Accepted November 28, 2005

Research Article

Functional Conservation of the fruitless Male Sex Determination Gene Across 250 Million Years of Insect Evolution

Donald A. Gailey 1 *, Jean-Christophe Billeter 2, Jim H. Liu 1, Frederick Bauzon 1, Jane B. Allendorfer 1, and Stephen F. Goodwin 2

1 Department of Biological Sciences, California State University East Bay, Hayward, CA 94542 USA
2 IBLS-Division of Molecular Genetics, Anderson College, University of Glasgow, Glasgow G11 6NU UK

* To whom correspondence should be addressed.
Donald A. Gailey, E-mail: donald.gailey{at}csueastbay.edu


   Abstract

Male sexual behavior in the fruit fly Drosophila melanogaster is regulated by fruitless (fru), a sex-determination gene specifying the synthesis of BTB-Zn finger proteins that likely function as male-specific transcriptional regulators.
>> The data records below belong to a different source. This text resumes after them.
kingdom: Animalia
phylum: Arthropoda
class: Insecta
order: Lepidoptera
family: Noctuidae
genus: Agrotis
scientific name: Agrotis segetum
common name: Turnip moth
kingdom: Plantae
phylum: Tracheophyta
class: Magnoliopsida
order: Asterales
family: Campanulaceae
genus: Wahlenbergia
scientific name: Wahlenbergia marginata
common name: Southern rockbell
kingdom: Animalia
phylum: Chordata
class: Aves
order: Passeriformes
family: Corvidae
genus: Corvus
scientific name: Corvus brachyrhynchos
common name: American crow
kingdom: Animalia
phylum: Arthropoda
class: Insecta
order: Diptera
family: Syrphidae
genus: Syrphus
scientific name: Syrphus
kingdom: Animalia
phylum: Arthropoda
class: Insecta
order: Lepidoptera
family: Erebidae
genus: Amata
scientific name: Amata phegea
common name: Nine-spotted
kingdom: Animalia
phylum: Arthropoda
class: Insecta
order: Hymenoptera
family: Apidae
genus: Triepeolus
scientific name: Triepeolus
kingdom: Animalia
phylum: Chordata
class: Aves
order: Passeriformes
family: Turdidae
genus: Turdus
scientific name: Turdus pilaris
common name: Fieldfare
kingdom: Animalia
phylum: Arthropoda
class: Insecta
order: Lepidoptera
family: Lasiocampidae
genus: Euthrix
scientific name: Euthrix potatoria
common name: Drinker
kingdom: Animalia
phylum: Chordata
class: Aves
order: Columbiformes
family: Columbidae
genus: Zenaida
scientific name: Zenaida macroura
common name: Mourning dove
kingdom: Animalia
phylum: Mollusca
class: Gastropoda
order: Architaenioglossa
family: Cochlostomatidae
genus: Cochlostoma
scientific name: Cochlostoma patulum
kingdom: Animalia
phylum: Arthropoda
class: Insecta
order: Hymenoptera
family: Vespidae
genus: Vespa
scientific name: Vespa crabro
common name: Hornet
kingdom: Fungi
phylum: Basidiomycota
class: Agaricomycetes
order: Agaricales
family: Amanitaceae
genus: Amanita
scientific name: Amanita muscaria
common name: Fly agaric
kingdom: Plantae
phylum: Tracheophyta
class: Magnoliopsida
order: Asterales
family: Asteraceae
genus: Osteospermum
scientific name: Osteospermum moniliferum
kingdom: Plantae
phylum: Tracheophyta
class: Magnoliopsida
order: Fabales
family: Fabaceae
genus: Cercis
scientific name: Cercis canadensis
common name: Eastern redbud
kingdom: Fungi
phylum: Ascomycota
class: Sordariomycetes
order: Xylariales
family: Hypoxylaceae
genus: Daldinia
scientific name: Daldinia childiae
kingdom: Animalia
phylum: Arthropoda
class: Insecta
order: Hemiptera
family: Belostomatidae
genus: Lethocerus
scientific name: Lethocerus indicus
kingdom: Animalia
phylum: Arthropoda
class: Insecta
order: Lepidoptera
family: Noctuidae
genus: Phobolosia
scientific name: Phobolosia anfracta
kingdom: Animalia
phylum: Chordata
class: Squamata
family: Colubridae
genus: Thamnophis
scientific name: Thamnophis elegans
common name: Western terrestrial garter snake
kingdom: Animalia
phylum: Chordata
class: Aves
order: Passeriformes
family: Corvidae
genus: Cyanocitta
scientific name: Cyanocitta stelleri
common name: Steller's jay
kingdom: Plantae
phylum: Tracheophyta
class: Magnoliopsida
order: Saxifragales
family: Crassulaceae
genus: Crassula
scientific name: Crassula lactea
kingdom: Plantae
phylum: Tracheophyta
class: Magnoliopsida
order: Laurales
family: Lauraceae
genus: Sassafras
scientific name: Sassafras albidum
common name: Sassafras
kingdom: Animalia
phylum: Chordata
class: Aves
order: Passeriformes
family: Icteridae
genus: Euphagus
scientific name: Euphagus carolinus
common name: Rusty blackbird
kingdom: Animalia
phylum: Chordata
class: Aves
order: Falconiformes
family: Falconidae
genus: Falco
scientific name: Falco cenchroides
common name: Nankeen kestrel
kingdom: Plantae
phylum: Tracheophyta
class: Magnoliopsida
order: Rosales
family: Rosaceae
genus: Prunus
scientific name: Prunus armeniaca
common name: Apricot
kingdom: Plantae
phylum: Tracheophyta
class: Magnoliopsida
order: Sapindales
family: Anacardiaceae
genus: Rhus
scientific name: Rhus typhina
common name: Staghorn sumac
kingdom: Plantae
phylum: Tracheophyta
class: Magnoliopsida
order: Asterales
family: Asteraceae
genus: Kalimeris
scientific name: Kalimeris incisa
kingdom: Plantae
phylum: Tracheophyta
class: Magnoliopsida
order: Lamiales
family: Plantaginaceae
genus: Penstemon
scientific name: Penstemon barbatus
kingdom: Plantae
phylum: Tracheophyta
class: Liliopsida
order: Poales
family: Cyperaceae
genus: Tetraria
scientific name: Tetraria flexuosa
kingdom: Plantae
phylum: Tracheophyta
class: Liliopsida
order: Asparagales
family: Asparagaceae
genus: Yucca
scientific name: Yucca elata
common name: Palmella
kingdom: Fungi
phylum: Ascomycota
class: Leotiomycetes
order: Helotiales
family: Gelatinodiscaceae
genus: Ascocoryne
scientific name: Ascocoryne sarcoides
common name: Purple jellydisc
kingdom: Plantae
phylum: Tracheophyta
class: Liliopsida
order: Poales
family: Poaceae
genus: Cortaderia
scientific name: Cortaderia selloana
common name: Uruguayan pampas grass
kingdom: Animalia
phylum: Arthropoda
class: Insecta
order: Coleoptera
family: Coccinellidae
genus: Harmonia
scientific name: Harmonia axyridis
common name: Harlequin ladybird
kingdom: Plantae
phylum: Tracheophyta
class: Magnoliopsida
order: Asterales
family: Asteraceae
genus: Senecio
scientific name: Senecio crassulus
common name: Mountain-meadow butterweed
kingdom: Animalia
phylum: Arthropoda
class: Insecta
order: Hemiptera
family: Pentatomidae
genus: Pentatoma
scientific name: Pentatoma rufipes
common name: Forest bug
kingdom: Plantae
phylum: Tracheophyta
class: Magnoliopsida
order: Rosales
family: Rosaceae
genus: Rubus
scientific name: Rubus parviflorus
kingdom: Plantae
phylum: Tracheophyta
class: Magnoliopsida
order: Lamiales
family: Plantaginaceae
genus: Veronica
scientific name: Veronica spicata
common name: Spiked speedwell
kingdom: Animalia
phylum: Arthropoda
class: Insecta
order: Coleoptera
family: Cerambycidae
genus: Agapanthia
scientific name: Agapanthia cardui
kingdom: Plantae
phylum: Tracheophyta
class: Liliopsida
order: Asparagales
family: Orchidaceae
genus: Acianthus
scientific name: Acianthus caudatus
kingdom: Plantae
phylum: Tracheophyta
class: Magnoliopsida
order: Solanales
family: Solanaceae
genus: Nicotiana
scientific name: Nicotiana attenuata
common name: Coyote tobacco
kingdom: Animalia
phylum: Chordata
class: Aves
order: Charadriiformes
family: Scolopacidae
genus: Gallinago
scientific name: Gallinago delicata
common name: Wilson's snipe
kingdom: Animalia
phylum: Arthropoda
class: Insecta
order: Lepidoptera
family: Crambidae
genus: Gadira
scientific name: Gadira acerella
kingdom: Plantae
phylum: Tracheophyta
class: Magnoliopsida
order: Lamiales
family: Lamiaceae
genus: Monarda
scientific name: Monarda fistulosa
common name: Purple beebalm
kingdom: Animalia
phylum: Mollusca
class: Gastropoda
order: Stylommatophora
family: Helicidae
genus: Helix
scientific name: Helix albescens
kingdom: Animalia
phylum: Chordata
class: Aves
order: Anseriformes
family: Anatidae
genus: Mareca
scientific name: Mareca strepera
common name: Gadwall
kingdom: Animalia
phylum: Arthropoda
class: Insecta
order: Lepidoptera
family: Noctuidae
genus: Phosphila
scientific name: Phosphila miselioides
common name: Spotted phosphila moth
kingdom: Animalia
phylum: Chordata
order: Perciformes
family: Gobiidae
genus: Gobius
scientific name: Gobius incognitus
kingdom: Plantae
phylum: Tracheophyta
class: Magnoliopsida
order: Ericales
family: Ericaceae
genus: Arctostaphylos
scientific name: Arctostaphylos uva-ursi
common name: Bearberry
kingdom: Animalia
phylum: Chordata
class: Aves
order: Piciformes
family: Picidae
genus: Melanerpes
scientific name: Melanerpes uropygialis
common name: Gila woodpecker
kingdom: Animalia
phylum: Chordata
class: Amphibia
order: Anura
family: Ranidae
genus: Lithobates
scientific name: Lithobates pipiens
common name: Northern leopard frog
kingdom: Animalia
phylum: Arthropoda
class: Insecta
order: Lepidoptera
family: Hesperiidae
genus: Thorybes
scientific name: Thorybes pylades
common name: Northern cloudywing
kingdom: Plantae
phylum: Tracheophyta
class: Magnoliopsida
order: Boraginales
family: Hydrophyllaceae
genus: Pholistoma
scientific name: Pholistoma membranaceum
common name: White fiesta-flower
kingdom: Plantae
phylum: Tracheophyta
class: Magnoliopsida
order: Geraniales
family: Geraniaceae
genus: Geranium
Expression of fru in the nervous system specifies male sexual behavior and the muscle of Lawrence (MOL), an abdominal muscle that develops in males, but not in females. We have isolated the fru ortholog from the malaria mosquito Anopheles gambiae, and show the gene's conserved genomic structure. We demonstrate that male-specific mosquito fru protein isoforms arise by conserved mechanisms of sex-specifically activated and alternative-exon splicing. A male-determining function of mosquito fru is revealed by ectopic expression of the male mosquito isoform FRUMC in fruit flies; this results in MOL development in both fru-mutant males and fru+ females who otherwise develop no MOL. In parallel, we provide evidence of a unique feature of muscle differentiation within the fifth abdominal segment of male mosquitoes that strongly resembles the fruit fly MOL. Given these conserved features within the context of 250 million years of evolutionary divergence between Drosophila and Anopheles, we hypothesize that fru is the prototypic gene of male sexual behavior among dipteran insects.

Keywords: fruitless; Anopheles gambiae; sex determination.